### GIVEN INFORMATION
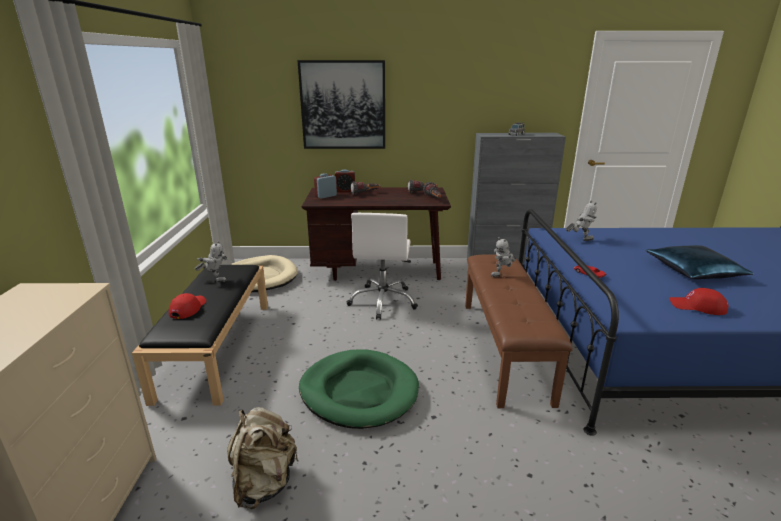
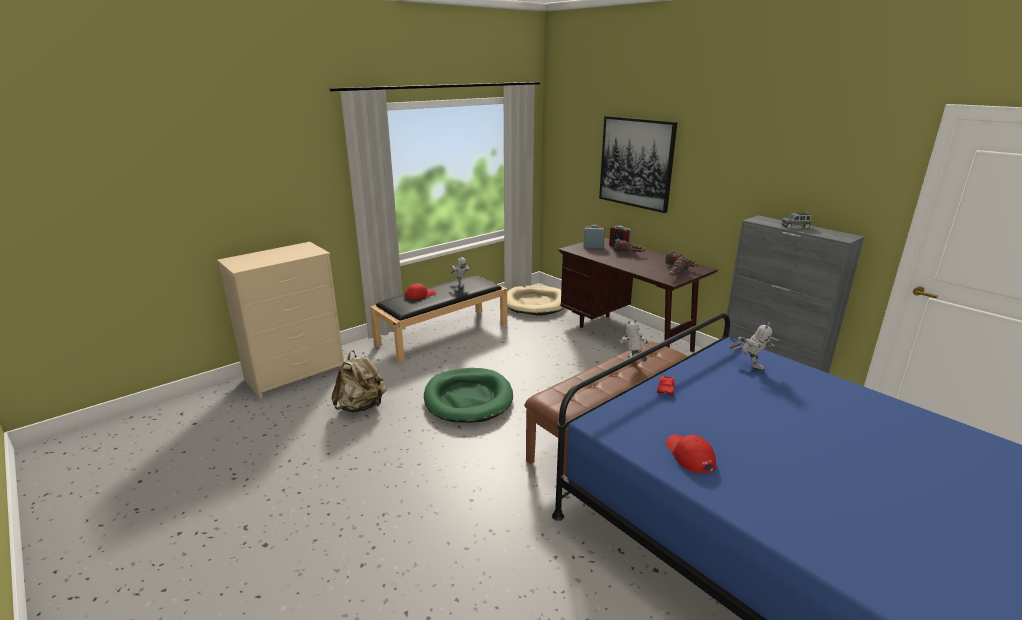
camera: 50 degrees right, 0 degrees up
white office chair [347,213,418,320] -> none
toy robot [491,237,517,277] -> toy robot turned 60 degrees clockwise [620,320,649,362]
blue pillow [646,245,753,279] -> none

### BRIEF
Nothing but the lines from the one with "white office chair [347,213,418,320] -> none" through the end of the data above should be repeated, each exactly as it stands.

### RESULT BELOW
white office chair [347,213,418,320] -> none
toy robot [491,237,517,277] -> toy robot turned 60 degrees clockwise [620,320,649,362]
blue pillow [646,245,753,279] -> none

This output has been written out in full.